Storia di un fallimento sociale e istituzionale

Quando si insegna in Francia, purtroppo, si conosce bene il nome di Samuel Paty, ma non si ha per forza voglia di immergersi nella sua storia. Forse per paura di affogarci.
Al contrario, l'interesse di L’abandon, diretto da Vincent Garenq, è proprio quello di calarci nel racconto degli ultimi undici giorni del professore di storia e geografia tristemente noto per il suo assassinio nel 2020. Ispirandosi al libro "Les derniers jours de Samuel Paty" di Stéphane Simon, pubblicato nel 2023 dalle edizioni Plon, la storia che L’ abandon racconta avanza con ferrea, implacabile coerenza e senza sentimentalismi, dalla prima all’ultima sequenza, sostenuta da una scenografia sobria e realista.
Come il protagonista, interpretato da Antoine Reinartz, anche lo spettatore viene stretto in una morsa che si richiude su di lui poco a poco. Scopriamo il quotidiano di un professore motivato, appassionato e rispettoso dei suoi studenti, la cui “colpa”, per così dire, è quella di vivere senza voler essere un eroe, in un contesto contemporaneo in cui i social network e le ideologie hanno il potere di manipolare le persone e spingerle ad assumere posizioni estreme.

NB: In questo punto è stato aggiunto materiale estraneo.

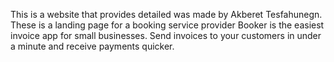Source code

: This is a website that provides detailed was made by  Akberet Tesfahunegn. These is a landing page for a booking service provider Booker is the  easiest invoice app for small businesses.
Send invoices to your customers in under a minute and receive payments quicker.
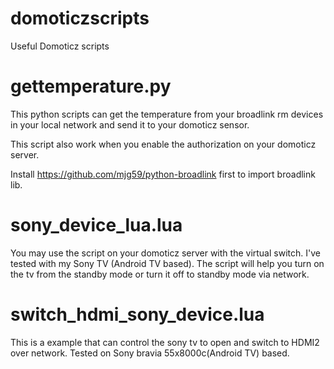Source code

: # domoticzscripts
Useful Domoticz scripts 
# gettemperature.py
This python scripts can get the temperature from your broadlink rm devices in your local network and send it to your domoticz sensor.

This script also work when you enable the authorization on your domoticz server.

Install https://github.com/mjg59/python-broadlink first to import broadlink lib.

# sony_device_lua.lua
You may use the script on your domoticz server with the virtual switch. I've tested with my Sony TV (Android TV based). The script will help you turn on the tv from the standby mode or turn it off to standby mode via network.

# switch_hdmi_sony_device.lua
This is a example that can control the sony tv to open and switch to HDMI2 over network. Tested on Sony bravia 55x8000c(Android TV) based.

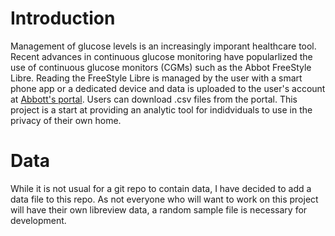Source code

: # Introduction
Management of glucose levels is an increasingly imporant healthcare tool. Recent advances in continuous glucose monitoring have popularlized the use of continuous glucose monitors (CGMs) such as the Abbot FreeStyle Libre. Reading the FreeStyle Libre is managed by the user with a smart phone app or a dedicated device and data is uploaded to the user's account at [Abbott's portal](https://www.libreview.com). Users can download .csv files from the portal. This project is a start at providing an analytic tool for indidviduals to use in the privacy of their own home.

# Data
While it is not usual for a git repo to contain data, I have decided to add a data file to this repo. As not everyone who will want to work on this project will have their own libreview data, a random sample file is necessary for development.
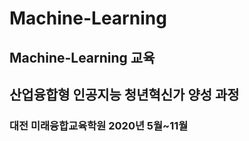 # Machine-Learning
## Machine-Learning 교육

## 산업융합형 인공지능 청년혁신가 양성 과정 

### 대전 미래융합교육학원 2020년 5월~11월
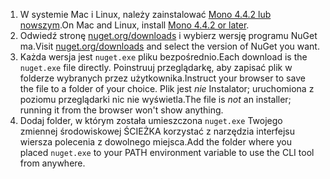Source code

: 1. <span data-ttu-id="09221-101">W systemie Mac i Linux, należy zainstalować [Mono 4.4.2 lub nowszym](http://www.mono-project.com/docs/getting-started/install/).</span><span class="sxs-lookup"><span data-stu-id="09221-101">On Mac and Linux, install [Mono 4.4.2 or later](http://www.mono-project.com/docs/getting-started/install/).</span></span>
2. <span data-ttu-id="09221-102">Odwiedź stronę [nuget.org/downloads](https://nuget.org/downloads) i wybierz wersję programu NuGet ma.</span><span class="sxs-lookup"><span data-stu-id="09221-102">Visit [nuget.org/downloads](https://nuget.org/downloads) and select the version of NuGet you want.</span></span>
3. <span data-ttu-id="09221-103">Każda wersja jest `nuget.exe` pliku bezpośrednio.</span><span class="sxs-lookup"><span data-stu-id="09221-103">Each download is the `nuget.exe` file directly.</span></span> <span data-ttu-id="09221-104">Poinstruuj przeglądarkę, aby zapisać plik w folderze wybranych przez użytkownika.</span><span class="sxs-lookup"><span data-stu-id="09221-104">Instruct your browser to save the file to a folder of your choice.</span></span> <span data-ttu-id="09221-105">Plik jest *nie* Instalator; uruchomiona z poziomu przeglądarki nic nie wyświetla.</span><span class="sxs-lookup"><span data-stu-id="09221-105">The file is *not* an installer; running it from the browser won't show anything.</span></span>
4. <span data-ttu-id="09221-106">Dodaj folder, w którym została umieszczona `nuget.exe` Twojego zmiennej środowiskowej ŚCIEŻKA korzystać z narzędzia interfejsu wiersza polecenia z dowolnego miejsca.</span><span class="sxs-lookup"><span data-stu-id="09221-106">Add the folder where you placed `nuget.exe` to your PATH environment variable to use the CLI tool from anywhere.</span></span>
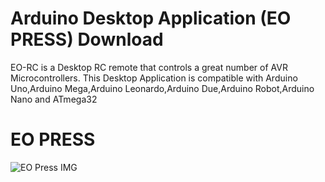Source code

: # Arduino Desktop Application (EO PRESS) Download 
 EO-RC is a Desktop RC remote that controls a great number of AVR Microcontrollers. This Desktop Application is compatible with Arduino Uno,Arduino Mega,Arduino Leonardo,Arduino Due,Arduino Robot,Arduino Nano and ATmega32
 
 # EO PRESS
 
 
![EO Press IMG](https://user-images.githubusercontent.com/72227750/195957241-145e1116-fd43-48d8-99f1-0b4444a513c1.png)
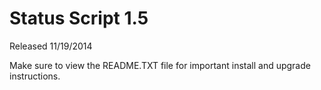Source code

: Status Script 1.5
============

Released 11/19/2014

Make sure to view the README.TXT file for important install and upgrade instructions.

La reazione dell’istituzione e dei colleghi di fronte all’abisso che l’insegnamento di Paty spalanca sulla libertà di espressione è resa in modo particolarmente fedele. La paura, il bisogno di affermare la propria superiorità e un sottofondo strisciante di vigliaccheria che animano i personaggi attorno a Paty hanno portato molti spettatori ad uscire dalla sala con le lacrime agli occhi.
Ma il più grande merito del film è quello di lasciarsi alle spalle l’iper‑concettualizzazione e l’isterismo che caratterizzano quasi tutti i film francesi che parlano di scuola. Se detestate questo tipo di film, potete andare a vedere L'abandon al cinema con l’anima in pace.
Perché la regia non cede né a facili sentimentalismi, né a immagini di bassa macelleria che ci si sarebbe potuti aspettare. Si concentra sull’essenziale. Del resto (lo dice bene il titolo), prima ancora di essere il frutto della violenza e dell’estremismo religioso, una storia di questo tipo è soprattutto il racconto di un abbandono sociale e istituzionale. Un abbandono di cui sono vittime gli insegnanti, forse i funzionari, forse, più semplicemente, tutte le persone che hanno la coscienza a posto.
Ma a dispetto di un finale che conosciamo già, L’abandon ci lascia su una nota di ottimismo. Nonostante la volontà del protagonista di non diventare un eroe, il film non manca di mostrare l’importanza dell’eredità che la storia di Samuel Paty ci ha lasciato.